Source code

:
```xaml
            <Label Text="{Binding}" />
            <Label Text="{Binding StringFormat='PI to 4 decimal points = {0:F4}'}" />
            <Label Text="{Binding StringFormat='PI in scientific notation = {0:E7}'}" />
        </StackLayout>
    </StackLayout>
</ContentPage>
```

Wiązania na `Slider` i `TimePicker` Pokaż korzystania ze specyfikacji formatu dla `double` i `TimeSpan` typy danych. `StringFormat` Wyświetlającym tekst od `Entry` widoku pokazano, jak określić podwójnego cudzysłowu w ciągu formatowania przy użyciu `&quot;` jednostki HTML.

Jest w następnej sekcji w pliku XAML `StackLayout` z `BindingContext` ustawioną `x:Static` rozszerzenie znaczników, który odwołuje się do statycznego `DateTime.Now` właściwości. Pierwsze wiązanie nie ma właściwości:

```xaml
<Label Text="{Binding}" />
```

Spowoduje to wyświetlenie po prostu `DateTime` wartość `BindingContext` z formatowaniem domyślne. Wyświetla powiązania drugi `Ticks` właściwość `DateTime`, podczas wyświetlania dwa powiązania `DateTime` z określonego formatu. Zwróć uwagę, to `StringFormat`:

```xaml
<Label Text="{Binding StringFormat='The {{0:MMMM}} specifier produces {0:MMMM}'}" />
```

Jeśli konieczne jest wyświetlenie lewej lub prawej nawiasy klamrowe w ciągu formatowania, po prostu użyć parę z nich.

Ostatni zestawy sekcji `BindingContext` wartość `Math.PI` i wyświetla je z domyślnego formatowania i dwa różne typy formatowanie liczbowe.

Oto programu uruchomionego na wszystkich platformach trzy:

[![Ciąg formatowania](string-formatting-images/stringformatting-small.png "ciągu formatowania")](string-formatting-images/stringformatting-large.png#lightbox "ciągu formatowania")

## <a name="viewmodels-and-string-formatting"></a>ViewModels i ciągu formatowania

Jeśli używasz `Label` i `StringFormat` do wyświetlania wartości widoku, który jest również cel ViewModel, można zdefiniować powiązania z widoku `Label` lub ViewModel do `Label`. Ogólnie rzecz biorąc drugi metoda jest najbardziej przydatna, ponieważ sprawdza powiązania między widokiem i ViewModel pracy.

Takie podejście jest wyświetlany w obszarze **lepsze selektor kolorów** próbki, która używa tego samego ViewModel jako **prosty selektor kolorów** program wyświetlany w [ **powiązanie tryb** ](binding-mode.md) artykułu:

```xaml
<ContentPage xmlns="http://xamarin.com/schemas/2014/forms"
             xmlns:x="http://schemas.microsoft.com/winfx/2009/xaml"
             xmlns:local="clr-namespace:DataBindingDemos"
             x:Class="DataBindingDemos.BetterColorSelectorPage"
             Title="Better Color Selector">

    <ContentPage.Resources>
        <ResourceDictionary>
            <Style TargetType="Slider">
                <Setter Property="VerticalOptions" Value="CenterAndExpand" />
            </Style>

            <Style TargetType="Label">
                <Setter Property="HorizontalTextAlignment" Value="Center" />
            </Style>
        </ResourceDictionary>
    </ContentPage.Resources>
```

--*--

TRY IT
In the data above, start at the line that has "Spowoduje to wyświetlenie", stop after the line that has "Oto programu uruchomionego", and print every line in between exactly as it stands.

TASK RESPONSE
Spowoduje to wyświetlenie po prostu `DateTime` wartość `BindingContext` z formatowaniem domyślne. Wyświetla powiązania drugi `Ticks` właściwość `DateTime`, podczas wyświetlania dwa powiązania `DateTime` z określonego formatu. Zwróć uwagę, to `StringFormat`:

```xaml
<Label Text="{Binding StringFormat='The {{0:MMMM}} specifier produces {0:MMMM}'}" />
```

Jeśli konieczne jest wyświetlenie lewej lub prawej nawiasy klamrowe w ciągu formatowania, po prostu użyć parę z nich.

Ostatni zestawy sekcji `BindingContext` wartość `Math.PI` i wyświetla je z domyślnego formatowania i dwa różne typy formatowanie liczbowe.

Oto programu uruchomionego na wszystkich platformach trzy:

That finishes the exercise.